En shiatsu comme en médecine traditionnelle chinoise (MTC), la maladie est le reflet d’un blocage de la libre circulation du Ki dans l’organisme. Au fil du temps, ces deux approches ont trouvé des façons particulières d’identifier ces blocages et d’intervenir afin de corriger les déséquilibres observés.
Chaque année, des étudiants de mes cours de shiatsu avancés me demandent s’il est nécessaire de connaître les bases de la MTC pour pratiquer le shiatsu. Je crois qu’il est tout à fait possible de pratiquer un shiatsu de qualité en utilisant uniquement la méthode de diagnostic Kyo/Jitsu, sans avoir recours aux bases de MTC. Toutefois, je suis convaincu que l’étude de la MTC permet d’approfondir considérablement notre compréhension et notre pratique du shiatsu. Même si les deux approches ont leurs particularités, toutes deux ont, à mon avis, énormément à s’offrir.

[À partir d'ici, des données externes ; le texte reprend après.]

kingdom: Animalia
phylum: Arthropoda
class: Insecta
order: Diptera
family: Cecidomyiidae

Mon intérêt pour la MTC est apparu très tôt dans ma pratique professionnelle du shiatsu. Je commençais à l’époque à bâtir ma clientèle et je souhaitais offrir des traitements efficaces et adaptés aux besoins de mes receveurs. Cette période, bien que stimulante, m’a fait vivre de l’appréhension, car je doutais souvent de l’exactitude de mes lectures du Hara. Ayant étudié Masunaga, je savais qu’il insistait énormément sur la qualité de l’évaluation énergétique et que c’était même, à ses yeux, l’aspect le plus important du processus thérapeutique. J’ai donc cherché à comprendre quels étaient les facteurs pouvant influencer ma lecture des Kyo/Jitsu au Hara.
Après avoir reconsidéré ma façon d’effectuer la lecture du Hara, tant du point de vue théorique que technique, j’ai cherché à mieux comprendre l’importance de facteurs tels que l’alimentation, le stress, la médication et la posture sur la condition perceptible du Hara de mes clients. Même si ces facteurs influençaient certainement le tonus et l’état global du Hara, ils ne permettaient pas toujours d’expliquer les écarts souvent importants entre la raison de la visite de mes clients et le résultat de ma lecture Kyo/Jitsu du Hara.

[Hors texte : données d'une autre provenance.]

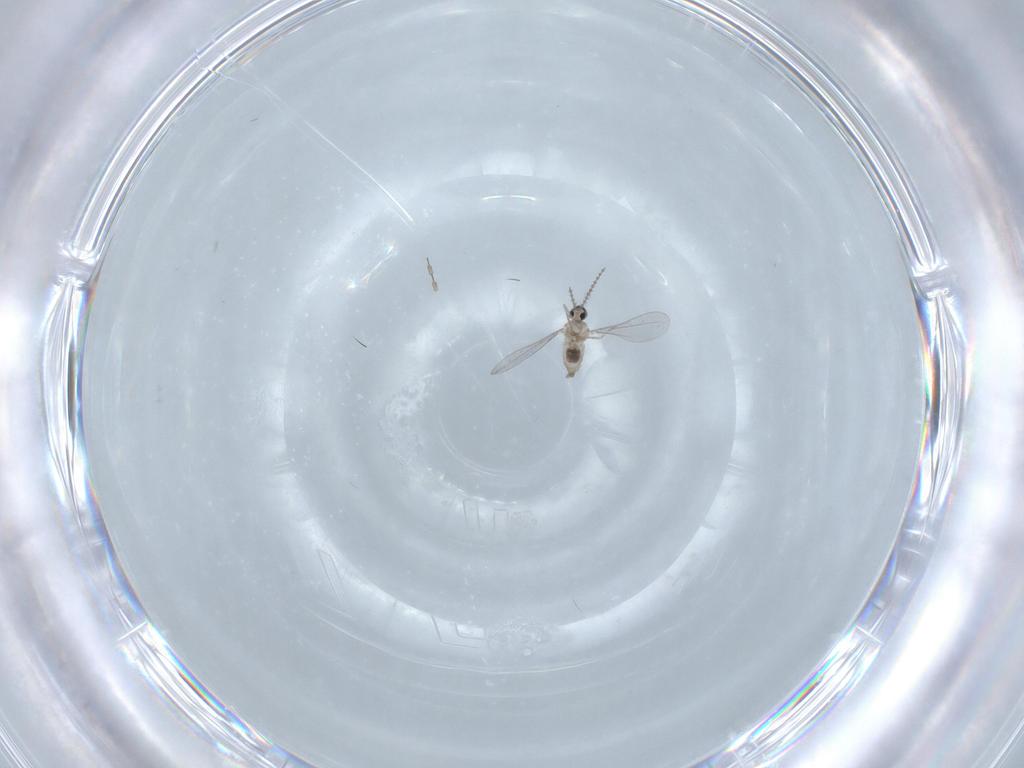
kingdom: Animalia
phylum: Arthropoda
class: Insecta
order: Diptera
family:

J’ai compris depuis lors qu’il n’existe pas de lecture « juste » du Hara, mais plutôt une lecture « honnête » fondée sur la sincérité de notre démarche et notre réel désir d’aider nos clients. Une fois en paix avec cette question, j’ai cherché à mieux comprendre la dynamique Kyo/Jitsu et, surtout, ses mécanismes sous-jacents. Mon objectif était simple : intervenir le mieux possible lorsque les résultats de ma lecture du Hara ne correspondaient pas aux motifs de la visite de mes clients.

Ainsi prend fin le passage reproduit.